Your goal:
Look through the records below for the line with "196.977 77.018 90))". Return that line and each one after it up to and including the line with "169.545 74.93 90))", exactly.

Task data:

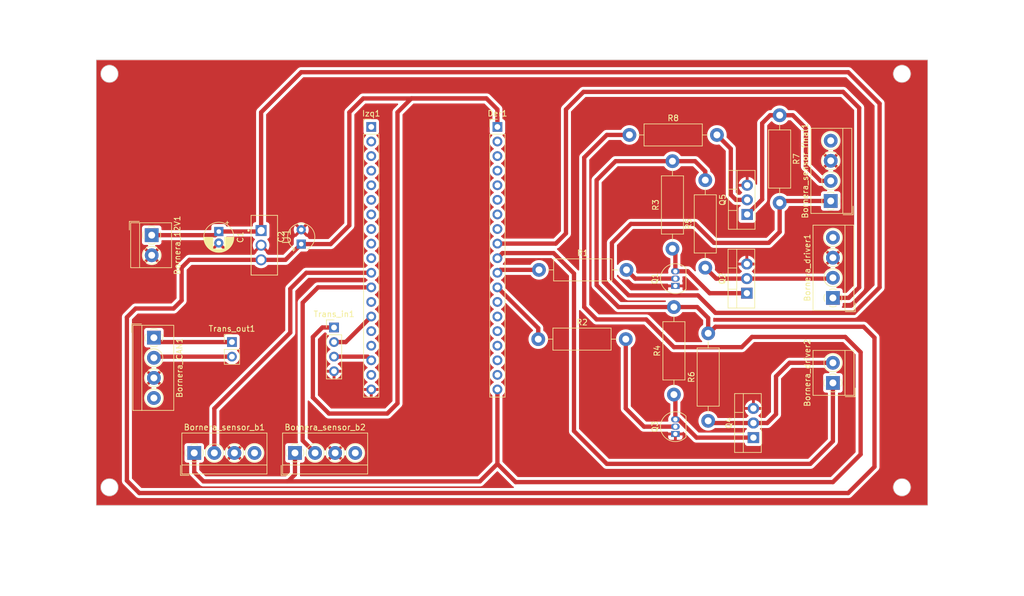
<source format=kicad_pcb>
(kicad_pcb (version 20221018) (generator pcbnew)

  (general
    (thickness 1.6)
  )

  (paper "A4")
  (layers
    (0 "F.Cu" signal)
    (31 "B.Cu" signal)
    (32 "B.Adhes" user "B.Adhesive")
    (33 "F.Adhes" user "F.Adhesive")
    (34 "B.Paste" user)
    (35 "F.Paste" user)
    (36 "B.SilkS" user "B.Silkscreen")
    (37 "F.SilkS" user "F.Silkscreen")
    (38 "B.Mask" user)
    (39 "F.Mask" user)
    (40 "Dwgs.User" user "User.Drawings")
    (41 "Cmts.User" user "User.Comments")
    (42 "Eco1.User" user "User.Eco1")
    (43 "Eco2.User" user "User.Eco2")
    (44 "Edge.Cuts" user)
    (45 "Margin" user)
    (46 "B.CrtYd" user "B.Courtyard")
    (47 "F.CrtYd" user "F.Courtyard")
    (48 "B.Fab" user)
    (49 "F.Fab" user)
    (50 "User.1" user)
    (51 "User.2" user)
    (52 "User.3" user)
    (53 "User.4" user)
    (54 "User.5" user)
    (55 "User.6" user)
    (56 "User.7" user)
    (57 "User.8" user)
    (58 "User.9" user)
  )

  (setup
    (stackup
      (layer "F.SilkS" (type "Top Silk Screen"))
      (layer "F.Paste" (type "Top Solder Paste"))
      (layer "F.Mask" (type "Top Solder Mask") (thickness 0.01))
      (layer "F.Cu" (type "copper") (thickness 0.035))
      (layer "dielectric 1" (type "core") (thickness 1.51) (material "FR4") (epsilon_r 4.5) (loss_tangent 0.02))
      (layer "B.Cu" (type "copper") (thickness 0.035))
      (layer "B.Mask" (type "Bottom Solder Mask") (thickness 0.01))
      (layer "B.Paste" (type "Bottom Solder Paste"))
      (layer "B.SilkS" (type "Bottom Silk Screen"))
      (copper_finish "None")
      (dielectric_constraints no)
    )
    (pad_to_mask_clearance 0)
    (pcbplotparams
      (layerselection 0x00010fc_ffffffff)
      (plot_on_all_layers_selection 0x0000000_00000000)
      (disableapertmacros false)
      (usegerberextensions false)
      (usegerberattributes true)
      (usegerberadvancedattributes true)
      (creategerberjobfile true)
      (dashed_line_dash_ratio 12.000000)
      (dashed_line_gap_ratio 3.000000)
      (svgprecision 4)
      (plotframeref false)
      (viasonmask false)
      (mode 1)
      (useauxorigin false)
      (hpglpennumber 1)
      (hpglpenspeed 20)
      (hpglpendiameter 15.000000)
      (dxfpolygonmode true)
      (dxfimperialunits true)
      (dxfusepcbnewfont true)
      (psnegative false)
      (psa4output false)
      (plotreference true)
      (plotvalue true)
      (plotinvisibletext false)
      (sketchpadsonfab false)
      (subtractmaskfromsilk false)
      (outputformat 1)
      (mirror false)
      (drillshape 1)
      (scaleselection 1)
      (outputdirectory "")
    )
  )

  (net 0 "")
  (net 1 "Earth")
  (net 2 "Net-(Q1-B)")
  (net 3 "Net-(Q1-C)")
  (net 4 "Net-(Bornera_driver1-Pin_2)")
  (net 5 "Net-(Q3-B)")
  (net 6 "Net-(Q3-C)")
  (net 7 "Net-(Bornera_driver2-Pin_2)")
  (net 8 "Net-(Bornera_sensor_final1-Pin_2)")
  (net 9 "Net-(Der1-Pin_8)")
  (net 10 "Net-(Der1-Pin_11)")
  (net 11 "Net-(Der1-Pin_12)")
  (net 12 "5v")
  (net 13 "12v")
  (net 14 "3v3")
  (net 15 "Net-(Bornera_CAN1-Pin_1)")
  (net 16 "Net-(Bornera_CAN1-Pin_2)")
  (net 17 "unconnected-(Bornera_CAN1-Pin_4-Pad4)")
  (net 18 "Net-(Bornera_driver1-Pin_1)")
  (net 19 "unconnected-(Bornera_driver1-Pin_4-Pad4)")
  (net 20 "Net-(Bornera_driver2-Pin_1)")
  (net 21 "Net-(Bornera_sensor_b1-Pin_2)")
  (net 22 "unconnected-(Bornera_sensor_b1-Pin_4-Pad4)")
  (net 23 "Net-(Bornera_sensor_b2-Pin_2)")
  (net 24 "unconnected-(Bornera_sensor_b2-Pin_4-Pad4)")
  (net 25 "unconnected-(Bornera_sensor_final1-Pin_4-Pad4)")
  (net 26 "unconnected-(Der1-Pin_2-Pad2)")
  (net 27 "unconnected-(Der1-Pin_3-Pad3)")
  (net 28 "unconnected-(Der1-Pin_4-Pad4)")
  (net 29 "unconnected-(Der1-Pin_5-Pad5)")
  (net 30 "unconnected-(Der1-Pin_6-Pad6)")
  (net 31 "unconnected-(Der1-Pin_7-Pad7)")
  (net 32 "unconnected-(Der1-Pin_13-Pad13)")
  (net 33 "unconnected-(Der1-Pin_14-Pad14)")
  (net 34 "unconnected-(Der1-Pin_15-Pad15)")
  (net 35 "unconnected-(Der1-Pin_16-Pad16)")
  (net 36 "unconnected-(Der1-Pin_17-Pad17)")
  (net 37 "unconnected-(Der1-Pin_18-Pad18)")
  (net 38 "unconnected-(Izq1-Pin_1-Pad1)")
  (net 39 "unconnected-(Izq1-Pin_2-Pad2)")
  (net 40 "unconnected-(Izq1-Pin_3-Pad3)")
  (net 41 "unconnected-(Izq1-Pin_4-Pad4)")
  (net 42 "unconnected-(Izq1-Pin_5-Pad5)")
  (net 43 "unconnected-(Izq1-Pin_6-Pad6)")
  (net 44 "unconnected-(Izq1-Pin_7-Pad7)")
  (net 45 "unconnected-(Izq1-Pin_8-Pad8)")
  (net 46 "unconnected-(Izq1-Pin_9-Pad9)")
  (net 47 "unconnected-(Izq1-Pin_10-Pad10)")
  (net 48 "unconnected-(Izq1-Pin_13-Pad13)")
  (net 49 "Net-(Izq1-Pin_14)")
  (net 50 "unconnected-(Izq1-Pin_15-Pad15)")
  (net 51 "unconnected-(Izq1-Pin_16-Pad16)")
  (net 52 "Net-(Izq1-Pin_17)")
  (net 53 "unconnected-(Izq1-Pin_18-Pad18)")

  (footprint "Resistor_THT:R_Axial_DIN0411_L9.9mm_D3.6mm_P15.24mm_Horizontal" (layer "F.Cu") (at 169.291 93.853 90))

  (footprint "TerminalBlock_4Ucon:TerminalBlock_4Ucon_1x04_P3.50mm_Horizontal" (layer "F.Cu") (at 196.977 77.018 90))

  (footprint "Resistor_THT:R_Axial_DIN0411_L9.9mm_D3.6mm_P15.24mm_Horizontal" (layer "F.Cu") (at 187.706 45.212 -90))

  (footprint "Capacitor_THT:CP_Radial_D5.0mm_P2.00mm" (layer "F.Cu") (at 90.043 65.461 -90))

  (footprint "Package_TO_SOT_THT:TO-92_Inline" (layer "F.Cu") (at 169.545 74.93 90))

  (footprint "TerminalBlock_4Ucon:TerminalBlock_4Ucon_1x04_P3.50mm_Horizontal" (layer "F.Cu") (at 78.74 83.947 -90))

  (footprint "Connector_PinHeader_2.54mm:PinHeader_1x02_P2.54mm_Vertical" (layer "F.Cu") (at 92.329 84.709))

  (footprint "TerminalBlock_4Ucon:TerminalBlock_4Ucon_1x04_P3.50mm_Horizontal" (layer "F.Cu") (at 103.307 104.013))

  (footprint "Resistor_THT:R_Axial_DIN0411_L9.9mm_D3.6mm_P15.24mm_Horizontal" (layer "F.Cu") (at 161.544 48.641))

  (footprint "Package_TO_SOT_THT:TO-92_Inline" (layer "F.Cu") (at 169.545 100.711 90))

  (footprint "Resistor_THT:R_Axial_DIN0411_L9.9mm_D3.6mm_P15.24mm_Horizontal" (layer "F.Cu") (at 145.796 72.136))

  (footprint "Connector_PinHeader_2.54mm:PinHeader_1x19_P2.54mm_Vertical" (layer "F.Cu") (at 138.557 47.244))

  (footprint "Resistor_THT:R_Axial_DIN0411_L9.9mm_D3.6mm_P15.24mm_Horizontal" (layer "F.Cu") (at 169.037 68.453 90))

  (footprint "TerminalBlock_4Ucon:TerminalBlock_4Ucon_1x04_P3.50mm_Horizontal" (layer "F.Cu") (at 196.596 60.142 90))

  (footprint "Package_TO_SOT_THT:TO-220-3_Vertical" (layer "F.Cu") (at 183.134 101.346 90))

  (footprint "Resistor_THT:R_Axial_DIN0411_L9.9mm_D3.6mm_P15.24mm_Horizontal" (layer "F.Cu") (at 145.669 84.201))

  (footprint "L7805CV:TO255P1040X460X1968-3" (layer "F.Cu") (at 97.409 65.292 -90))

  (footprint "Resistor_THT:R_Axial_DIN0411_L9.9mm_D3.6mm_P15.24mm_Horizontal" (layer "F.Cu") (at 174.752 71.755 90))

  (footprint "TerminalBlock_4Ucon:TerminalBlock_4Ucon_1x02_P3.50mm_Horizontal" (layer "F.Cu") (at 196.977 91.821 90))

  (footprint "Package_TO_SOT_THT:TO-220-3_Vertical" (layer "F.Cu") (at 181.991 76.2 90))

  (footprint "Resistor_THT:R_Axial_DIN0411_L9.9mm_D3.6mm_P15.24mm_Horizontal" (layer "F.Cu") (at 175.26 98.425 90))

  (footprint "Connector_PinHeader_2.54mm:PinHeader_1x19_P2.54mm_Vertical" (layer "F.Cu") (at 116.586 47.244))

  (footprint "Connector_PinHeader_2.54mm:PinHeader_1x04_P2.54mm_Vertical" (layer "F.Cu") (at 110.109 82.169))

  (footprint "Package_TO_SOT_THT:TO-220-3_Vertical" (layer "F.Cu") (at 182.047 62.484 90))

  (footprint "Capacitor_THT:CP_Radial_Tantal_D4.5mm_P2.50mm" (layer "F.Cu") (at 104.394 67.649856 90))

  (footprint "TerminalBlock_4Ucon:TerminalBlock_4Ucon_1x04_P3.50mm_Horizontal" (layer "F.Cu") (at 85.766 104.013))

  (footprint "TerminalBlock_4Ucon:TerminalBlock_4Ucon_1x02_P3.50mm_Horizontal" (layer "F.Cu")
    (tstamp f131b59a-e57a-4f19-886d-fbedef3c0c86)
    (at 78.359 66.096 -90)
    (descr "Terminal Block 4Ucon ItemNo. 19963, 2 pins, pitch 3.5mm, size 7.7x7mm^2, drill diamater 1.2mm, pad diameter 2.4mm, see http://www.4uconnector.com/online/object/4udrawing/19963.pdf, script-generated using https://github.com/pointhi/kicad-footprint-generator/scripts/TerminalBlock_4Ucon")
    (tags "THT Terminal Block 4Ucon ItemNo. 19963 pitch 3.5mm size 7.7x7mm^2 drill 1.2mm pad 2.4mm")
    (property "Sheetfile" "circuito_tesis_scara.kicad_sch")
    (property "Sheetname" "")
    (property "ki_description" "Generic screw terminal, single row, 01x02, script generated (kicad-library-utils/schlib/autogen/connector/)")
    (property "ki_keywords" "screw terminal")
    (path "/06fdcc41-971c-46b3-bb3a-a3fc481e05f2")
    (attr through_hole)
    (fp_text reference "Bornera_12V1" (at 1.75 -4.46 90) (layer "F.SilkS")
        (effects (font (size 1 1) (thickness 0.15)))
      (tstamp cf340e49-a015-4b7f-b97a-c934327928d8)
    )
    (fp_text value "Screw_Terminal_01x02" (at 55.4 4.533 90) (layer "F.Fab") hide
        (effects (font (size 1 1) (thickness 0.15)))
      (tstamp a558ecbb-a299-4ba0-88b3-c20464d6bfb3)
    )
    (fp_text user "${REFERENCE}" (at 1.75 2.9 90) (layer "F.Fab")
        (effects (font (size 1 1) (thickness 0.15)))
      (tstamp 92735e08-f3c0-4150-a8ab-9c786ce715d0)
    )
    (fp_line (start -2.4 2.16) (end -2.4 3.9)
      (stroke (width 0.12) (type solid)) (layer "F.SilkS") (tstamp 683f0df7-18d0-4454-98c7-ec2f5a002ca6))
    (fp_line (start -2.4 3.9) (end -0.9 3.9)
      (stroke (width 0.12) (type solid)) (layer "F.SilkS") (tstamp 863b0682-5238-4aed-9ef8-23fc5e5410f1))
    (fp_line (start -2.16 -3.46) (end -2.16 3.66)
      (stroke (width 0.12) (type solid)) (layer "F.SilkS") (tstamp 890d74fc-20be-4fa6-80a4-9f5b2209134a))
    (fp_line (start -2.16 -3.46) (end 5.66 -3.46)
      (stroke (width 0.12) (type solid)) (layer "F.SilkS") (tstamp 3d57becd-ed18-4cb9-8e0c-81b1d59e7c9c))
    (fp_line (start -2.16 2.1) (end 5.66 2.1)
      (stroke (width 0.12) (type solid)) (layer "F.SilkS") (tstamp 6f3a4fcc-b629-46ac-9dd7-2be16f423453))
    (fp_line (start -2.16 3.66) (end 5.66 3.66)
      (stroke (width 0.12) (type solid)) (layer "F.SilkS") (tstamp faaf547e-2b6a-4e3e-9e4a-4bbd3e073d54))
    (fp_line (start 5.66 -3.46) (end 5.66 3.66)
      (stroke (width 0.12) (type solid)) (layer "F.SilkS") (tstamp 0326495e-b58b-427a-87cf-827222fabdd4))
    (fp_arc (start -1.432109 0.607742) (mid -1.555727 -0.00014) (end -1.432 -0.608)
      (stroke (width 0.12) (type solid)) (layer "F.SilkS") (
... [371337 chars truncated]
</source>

Task solution:
  (footprint "TerminalBlock_4Ucon:TerminalBlock_4Ucon_1x04_P3.50mm_Horizontal" (layer "F.Cu") (at 196.977 77.018 90))

  (footprint "Resistor_THT:R_Axial_DIN0411_L9.9mm_D3.6mm_P15.24mm_Horizontal" (layer "F.Cu") (at 187.706 45.212 -90))

  (footprint "Capacitor_THT:CP_Radial_D5.0mm_P2.00mm" (layer "F.Cu") (at 90.043 65.461 -90))

  (footprint "Package_TO_SOT_THT:TO-92_Inline" (layer "F.Cu") (at 169.545 74.93 90))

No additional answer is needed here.